[Data extracted from a collection]
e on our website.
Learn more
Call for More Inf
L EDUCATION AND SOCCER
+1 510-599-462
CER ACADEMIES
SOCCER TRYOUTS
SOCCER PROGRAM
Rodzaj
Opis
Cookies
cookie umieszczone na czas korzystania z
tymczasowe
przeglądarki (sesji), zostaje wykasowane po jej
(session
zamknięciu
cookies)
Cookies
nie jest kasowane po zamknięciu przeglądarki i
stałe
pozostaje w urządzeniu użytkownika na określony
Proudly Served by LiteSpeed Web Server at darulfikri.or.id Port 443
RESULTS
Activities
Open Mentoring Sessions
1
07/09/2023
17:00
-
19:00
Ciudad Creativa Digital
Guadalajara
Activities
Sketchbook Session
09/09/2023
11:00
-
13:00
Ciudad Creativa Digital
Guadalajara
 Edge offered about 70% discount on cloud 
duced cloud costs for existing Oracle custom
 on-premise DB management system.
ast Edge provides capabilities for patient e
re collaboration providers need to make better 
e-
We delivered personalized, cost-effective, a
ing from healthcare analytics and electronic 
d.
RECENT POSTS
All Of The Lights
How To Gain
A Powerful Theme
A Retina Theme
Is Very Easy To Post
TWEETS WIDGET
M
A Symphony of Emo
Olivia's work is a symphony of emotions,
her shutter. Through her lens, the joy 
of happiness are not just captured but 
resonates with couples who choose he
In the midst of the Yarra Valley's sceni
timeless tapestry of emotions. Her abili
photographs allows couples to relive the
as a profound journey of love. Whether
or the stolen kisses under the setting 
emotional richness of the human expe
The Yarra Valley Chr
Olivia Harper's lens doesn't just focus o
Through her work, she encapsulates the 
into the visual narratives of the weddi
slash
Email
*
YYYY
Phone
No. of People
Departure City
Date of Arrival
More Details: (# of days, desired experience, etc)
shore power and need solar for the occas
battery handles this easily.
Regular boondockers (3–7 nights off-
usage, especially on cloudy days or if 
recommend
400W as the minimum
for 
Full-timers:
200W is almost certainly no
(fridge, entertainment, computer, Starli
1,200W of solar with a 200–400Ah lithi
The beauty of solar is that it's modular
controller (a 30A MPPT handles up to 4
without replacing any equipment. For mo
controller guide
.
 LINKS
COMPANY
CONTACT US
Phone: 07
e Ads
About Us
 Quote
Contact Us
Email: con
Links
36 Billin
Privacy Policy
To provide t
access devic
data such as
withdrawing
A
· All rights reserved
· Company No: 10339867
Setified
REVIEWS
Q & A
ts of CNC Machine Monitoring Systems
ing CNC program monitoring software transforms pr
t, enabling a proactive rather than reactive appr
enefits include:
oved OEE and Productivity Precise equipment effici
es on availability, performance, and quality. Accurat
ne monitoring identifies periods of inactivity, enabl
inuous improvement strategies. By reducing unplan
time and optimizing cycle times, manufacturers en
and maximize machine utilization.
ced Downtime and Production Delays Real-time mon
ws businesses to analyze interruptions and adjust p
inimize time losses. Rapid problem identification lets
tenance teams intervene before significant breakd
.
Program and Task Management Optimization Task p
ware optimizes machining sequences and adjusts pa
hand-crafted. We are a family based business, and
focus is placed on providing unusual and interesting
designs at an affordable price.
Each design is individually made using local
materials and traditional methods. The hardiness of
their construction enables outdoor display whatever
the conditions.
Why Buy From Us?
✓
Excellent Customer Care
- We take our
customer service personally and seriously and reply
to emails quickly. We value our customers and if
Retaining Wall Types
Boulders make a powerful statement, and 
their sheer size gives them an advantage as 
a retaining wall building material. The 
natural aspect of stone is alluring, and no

WHAT YOU HAVE TO DO: Every entry, written out exactly, is what the response should contain.

WRITTEN SOLUTION:
e on our website.
Learn more
Call for More Inf
L EDUCATION AND SOCCER
+1 510-599-462
CER ACADEMIES
SOCCER TRYOUTS
SOCCER PROGRAM
Rodzaj
Opis
Cookies
cookie umieszczone na czas korzystania z
tymczasowe
przeglądarki (sesji), zostaje wykasowane po jej
(session
zamknięciu
cookies)
Cookies
nie jest kasowane po zamknięciu przeglądarki i
stałe
pozostaje w urządzeniu użytkownika na określony
Proudly Served by LiteSpeed Web Server at darulfikri.or.id Port 443
RESULTS
Activities
Open Mentoring Sessions
1
07/09/2023
17:00
-
19:00
Ciudad Creativa Digital
Guadalajara
Activities
Sketchbook Session
09/09/2023
11:00
-
13:00
Ciudad Creativa Digital
Guadalajara
 Edge offered about 70% discount on cloud 
duced cloud costs for existing Oracle custom
 on-premise DB management system.
ast Edge provides capabilities for patient e
re collaboration providers need to make better 
e-
We delivered personalized, cost-effective, a
ing from healthcare analytics and electronic 
d.
RECENT POSTS
All Of The Lights
How To Gain
A Powerful Theme
A Retina Theme
Is Very Easy To Post
TWEETS WIDGET
M
A Symphony of Emo
Olivia's work is a symphony of emotions,
her shutter. Through her lens, the joy 
of happiness are not just captured but 
resonates with couples who choose he
In the midst of the Yarra Valley's sceni
timeless tapestry of emotions. Her abili
photographs allows couples to relive the
as a profound journey of love. Whether
or the stolen kisses under the setting 
emotional richness of the human expe
The Yarra Valley Chr
Olivia Harper's lens doesn't just focus o
Through her work, she encapsulates the 
into the visual narratives of the weddi
slash
Email
*
YYYY
Phone
No. of People
Departure City
Date of Arrival
More Details: (# of days, desired experience, etc)
shore power and need solar for the occas
battery handles this easily.
Regular boondockers (3–7 nights off-
usage, especially on cloudy days or if 
recommend
400W as the minimum
for 
Full-timers:
200W is almost certainly no
(fridge, entertainment, computer, Starli
1,200W of solar with a 200–400Ah lithi
The beauty of solar is that it's modular
controller (a 30A MPPT handles up to 4
without replacing any equipment. For mo
controller guide
.
 LINKS
COMPANY
CONTACT US
Phone: 07
e Ads
About Us
 Quote
Contact Us
Email: con
Links
36 Billin
Privacy Policy
To provide t
access devic
data such as
withdrawing
A
· All rights reserved
· Company No: 10339867
Setified
REVIEWS
Q & A
ts of CNC Machine Monitoring Systems
ing CNC program monitoring software transforms pr
t, enabling a proactive rather than reactive appr
enefits include:
oved OEE and Productivity Precise equipment effici
es on availability, performance, and quality. Accurat
ne monitoring identifies periods of inactivity, enabl
inuous improvement strategies. By reducing unplan
time and optimizing cycle times, manufacturers en
and maximize machine utilization.
ced Downtime and Production Delays Real-time mon
ws businesses to analyze interruptions and adjust p
inimize time losses. Rapid problem identification lets
tenance teams intervene before significant breakd
.
Program and Task Management Optimization Task p
ware optimizes machining sequences and adjusts pa
hand-crafted. We are a family based business, and
focus is placed on providing unusual and interesting
designs at an affordable price.
Each design is individually made using local
materials and traditional methods. The hardiness of
their construction enables outdoor display whatever
the conditions.
Why Buy From Us?
✓
Excellent Customer Care
- We take our
customer service personally and seriously and reply
to emails quickly. We value our customers and if
Retaining Wall Types
Boulders make a powerful statement, and 
their sheer size gives them an advantage as 
a retaining wall building material. The 
natural aspect of stone is alluring, and no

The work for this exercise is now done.